20 DECEMBER (PREACHED 20 DECEMBER 1767)
Oh, lonesome me!
‘And a man shall be as an hiding place from the wind, and a covert from the tempest; as rivers of water in a dry place, as the shadow of a great rock in a weary land.’ Isaiah 32:2
SUGGESTED FURTHER READING: Psalm 143:1–12
We have spoken of Jesus as the refuge from storm and rain—the sure and welcome retreat for every convinced, tempted soul. The next clause sets him forth in a very acceptable view. And here we may enquire what is meant by a dry place. The dry place signifies a wilderness, as Psalm 105:41. The believing soul is in a wilderness in a twofold state and must perish without these refreshing streams. Such is the prayer of David (Psalm 143:6). A wilderness is barren, lonesome, uncomfortable. Such a state is applicable:
(i) to the world: it does not appear to us so by nature—rather fruitful and pleasant, and the poor soul says as Psalm 132:14. But when the eyes of the mind are opened, the false appearance vanishes and it is all a wilderness. A right view of God and divine things puts us out of conceit with the world, and its poor pleasures are no longer pleasing. A Christian, except he has some believers with him, is alone in a multitude—as a man would be counted solitary if he had none of his own kind, but only wild beasts of the forest around him.

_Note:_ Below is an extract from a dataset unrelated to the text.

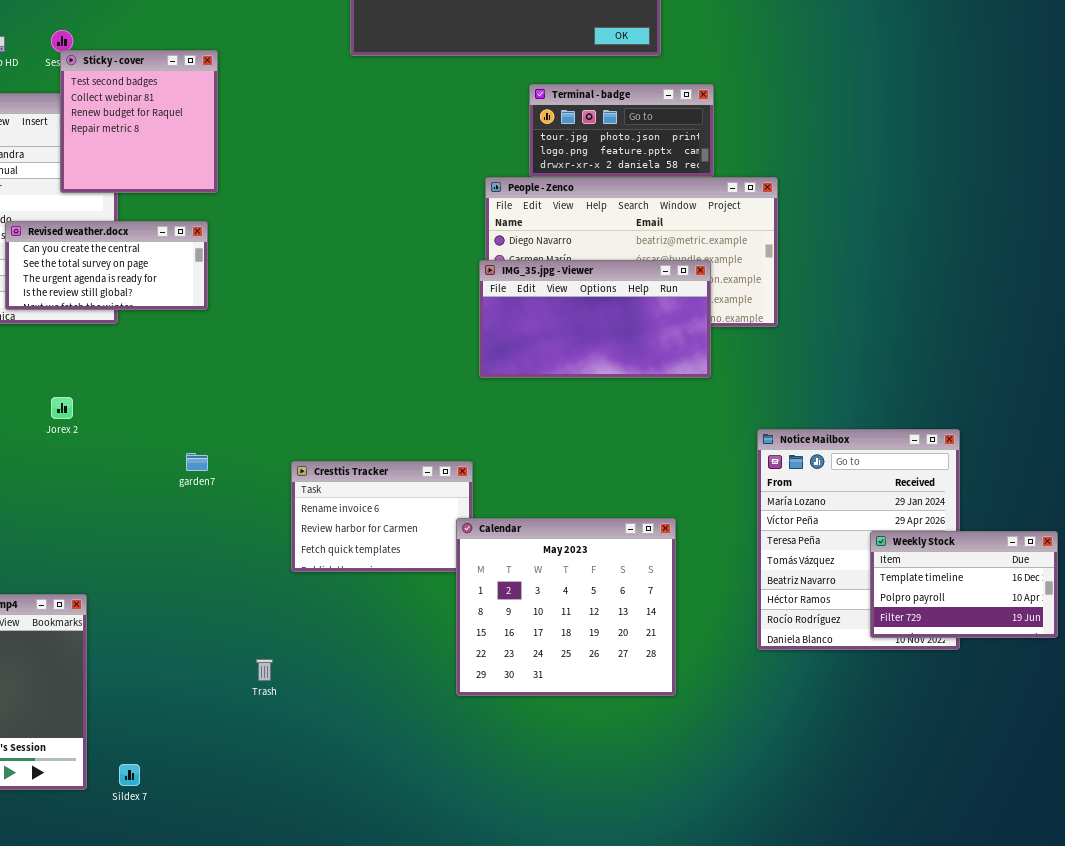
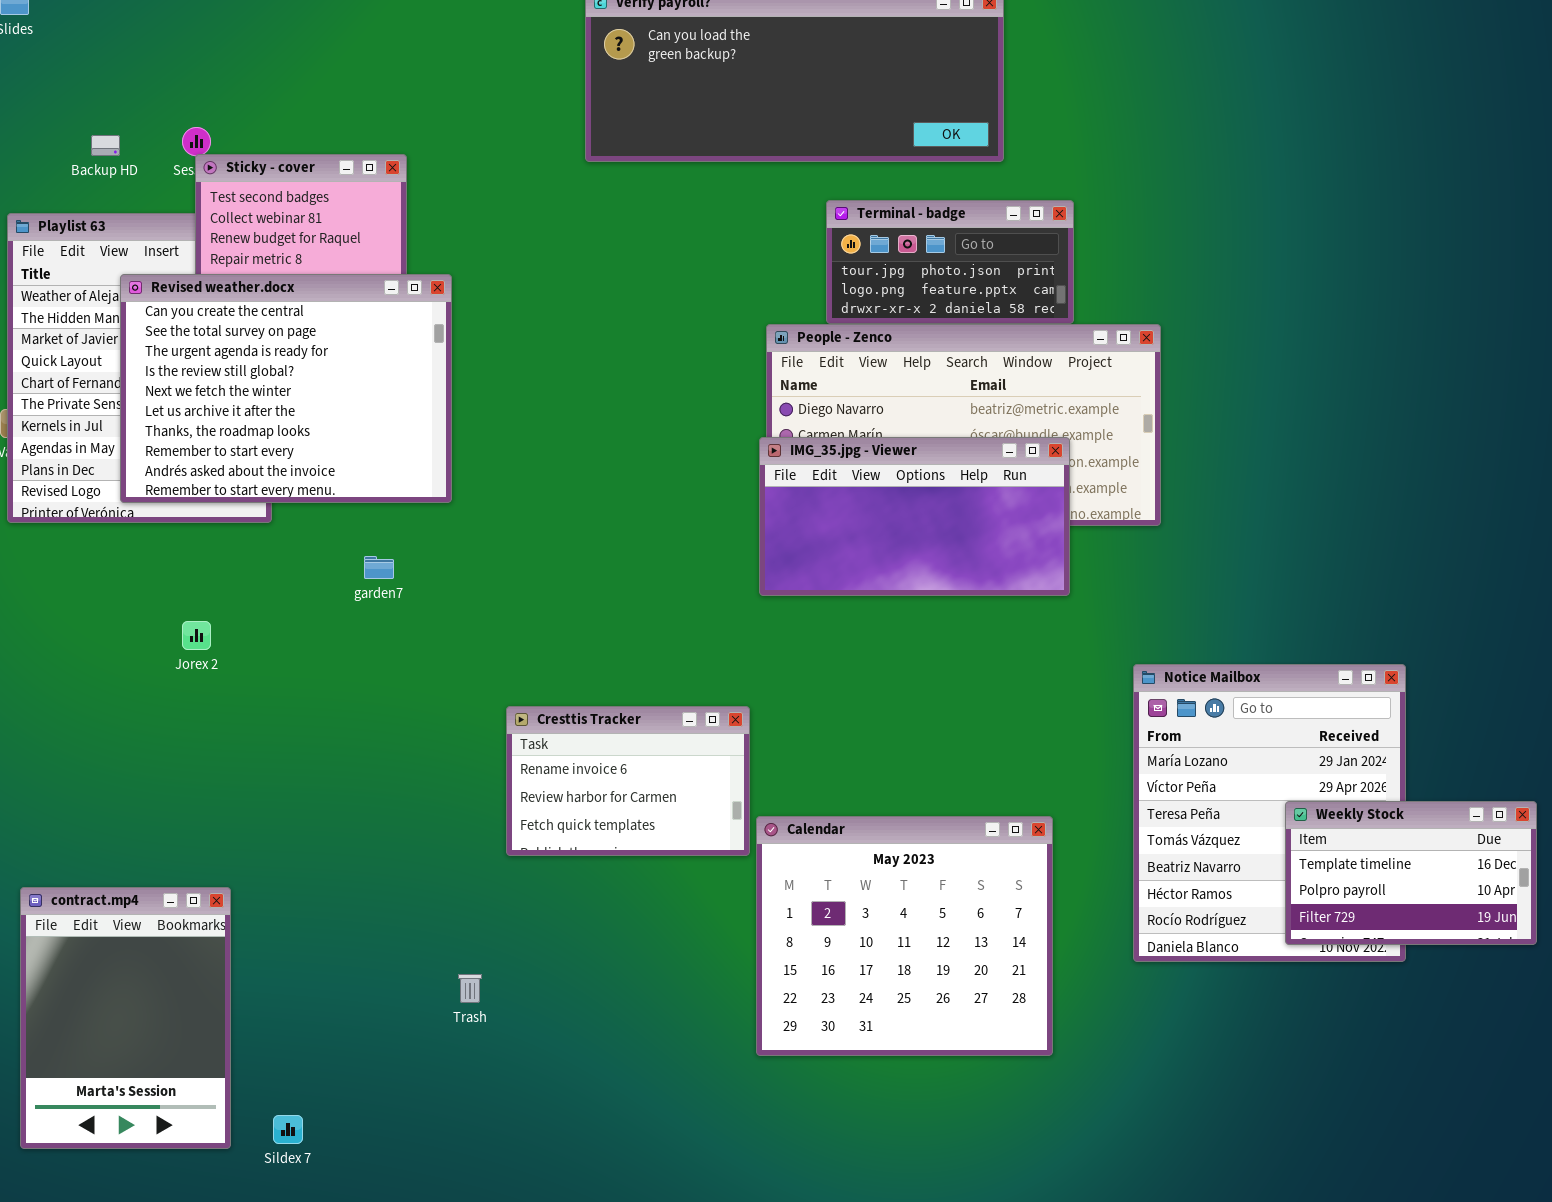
Revised weather.docx: [5,221,208,310] -> [120,274,452,503], resized
garden7: [186,453,208,471] -> [364,556,394,579], moved
Calendar: [456,518,676,696] -> [756,816,1053,1056], moved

(ii) to the heart: this likewise is known to be a wilderness when known aright. It is indeed full of wickedness—full, as it were, of serpents and dragons, but nothing good or pleasant. By nature we think ourselves rich and increased in goodness, but, when awakened, we find ourselves poor and destitute.
FOR MEDITATION: I have little new to say of myself. My wanderings and wildness when I would attempt praying in secret, are beyond description and would seem impossible to be the lot of a heart in any degree right with God. And yet I am enabled still to hold by the promise, and to say, He is my God and in him will I trust.